Material to process:
=-=-=-=-=
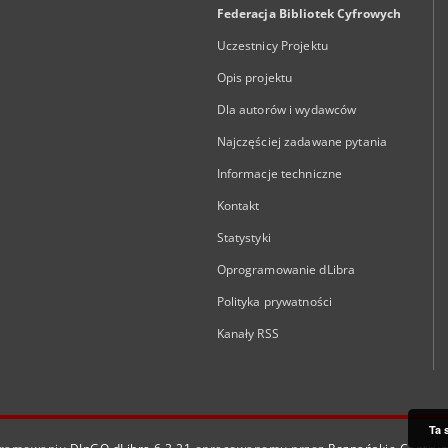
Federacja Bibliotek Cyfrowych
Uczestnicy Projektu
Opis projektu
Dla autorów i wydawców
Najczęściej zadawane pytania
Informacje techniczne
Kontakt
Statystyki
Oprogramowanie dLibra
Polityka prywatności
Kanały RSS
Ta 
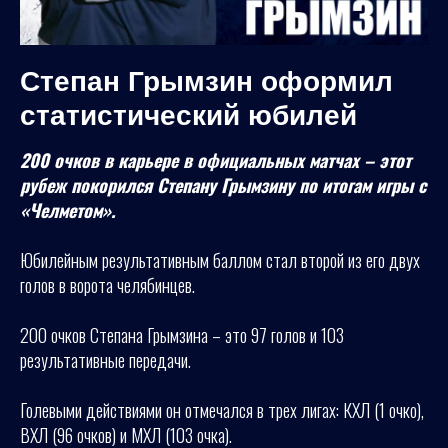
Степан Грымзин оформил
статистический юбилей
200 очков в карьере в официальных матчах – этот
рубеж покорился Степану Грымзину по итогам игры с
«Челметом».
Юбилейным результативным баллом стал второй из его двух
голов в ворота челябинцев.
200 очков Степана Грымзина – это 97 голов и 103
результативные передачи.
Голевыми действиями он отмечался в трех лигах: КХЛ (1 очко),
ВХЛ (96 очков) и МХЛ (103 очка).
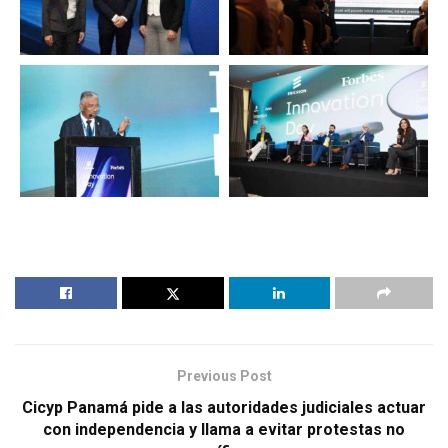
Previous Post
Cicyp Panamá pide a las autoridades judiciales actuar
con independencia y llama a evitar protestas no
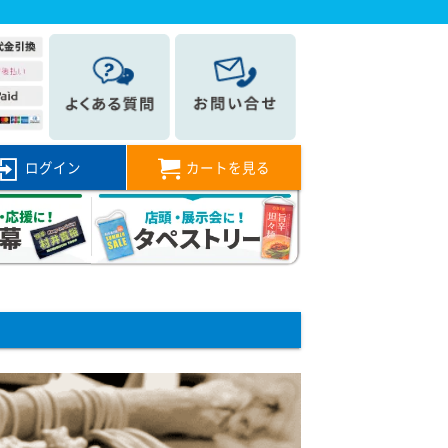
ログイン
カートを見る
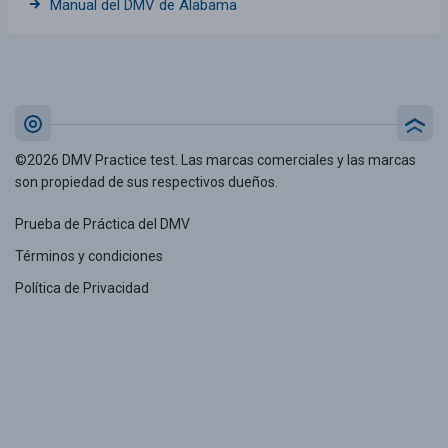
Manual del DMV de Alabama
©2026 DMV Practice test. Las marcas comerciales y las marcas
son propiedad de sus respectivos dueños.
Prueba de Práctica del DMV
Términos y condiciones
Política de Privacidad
=-=-=-=-=
Required action: Repeat exactly the lines from the one containing "Manual del DMV de Alabama" through the last line of the records above, both included, and nothing else.

Exercise output:
Manual del DMV de Alabama
©2026 DMV Practice test. Las marcas comerciales y las marcas
son propiedad de sus respectivos dueños.
Prueba de Práctica del DMV
Términos y condiciones
Política de Privacidad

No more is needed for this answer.